Wierd Circle Jane Eyre included such interesting elements as:
-The landscape being terrifying in and of itself.
-No Mrs. Fairfax. The housekeeper is now a Mrs. Campbell who has a really creepy voice and is always saying things like: "You think you'll be happy here? ha ha ha Really, Miss Eyre? Happy? ha ha. You'll see… yes, you'll see. Ha ha ha". That isn't a direct quote, but this is: "We've had other governesses come before but they never stayed. No. Never…" And she tells poor Adele that she's "a child of the devil".

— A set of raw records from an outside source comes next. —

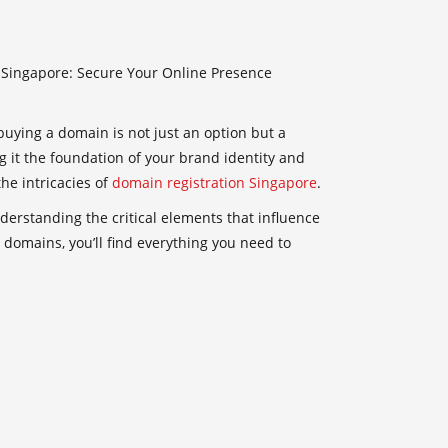
Singapore: Secure Your Online Presence
buying a domain is not just an option but a
g it the foundation of your brand identity and
he intricacies of
domain registration Singapore
.
derstanding the critical elements that influence
domains, you’ll find everything you need to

-Mr Rochester is really not that bad. But he's a few leaves short of a chestnut tree sometimes. During his first chat with Jane he says that he has learned a lot about Jane: that she's an orphan, likes children, and that he loves her: "You're an orphan, like children, and I love you." They sort of pretend that didn't happen, because she is still surprised by his proposal! When Jane asks him why no one is allowed upstairs he replies glibly that "it saves fuel." When Jane points out how this doesn't make sense he says: "Let's say it saves fuel and go with that." When asked about the articulate voice shouting threats in the distance he says: "It's the wind". When Jane objects he replies: "Let's say it's the wind and leave it at that."

-Mrs. Campbell: "You won't be married for another three days, and there's a lot I can do in three days!"

-I will now spoil the ending. Bertha is revealled- and this part really was creepy, I must say. But it still suceeded in ruining the effect of Bertha's demonic cries and laughter. While she laughs and cries out that she likes to see death, Mr Rochester informs us that he adopted Adele because he was lonely and needed something to love- which, you know, inevitably makes me think that a cat would have probably been a better idea. And so that really ruined the moment. But it was very funny. Bertha's death is also comically undermined. Mr Rochester tells her to not jump, and we hear her do a "la la la- whoop!" and hear Jane inform us that Bertha has slipped off of the roof (Jane witnesses the fire- I forgot to say… Thornfield bursts into flames as soon as she leaves). And lastly, the framing device of Jane's diary is reintroduced. Jane is at Mr Rochester's bedside in the hospital. He's alive but IN A COMA. He's been in a coma for the last few months. And since Jane has begun to speak in a slow creepy Mrs. Campbell sort of way, we are left with the knowledge that he won't ever wake up- probably.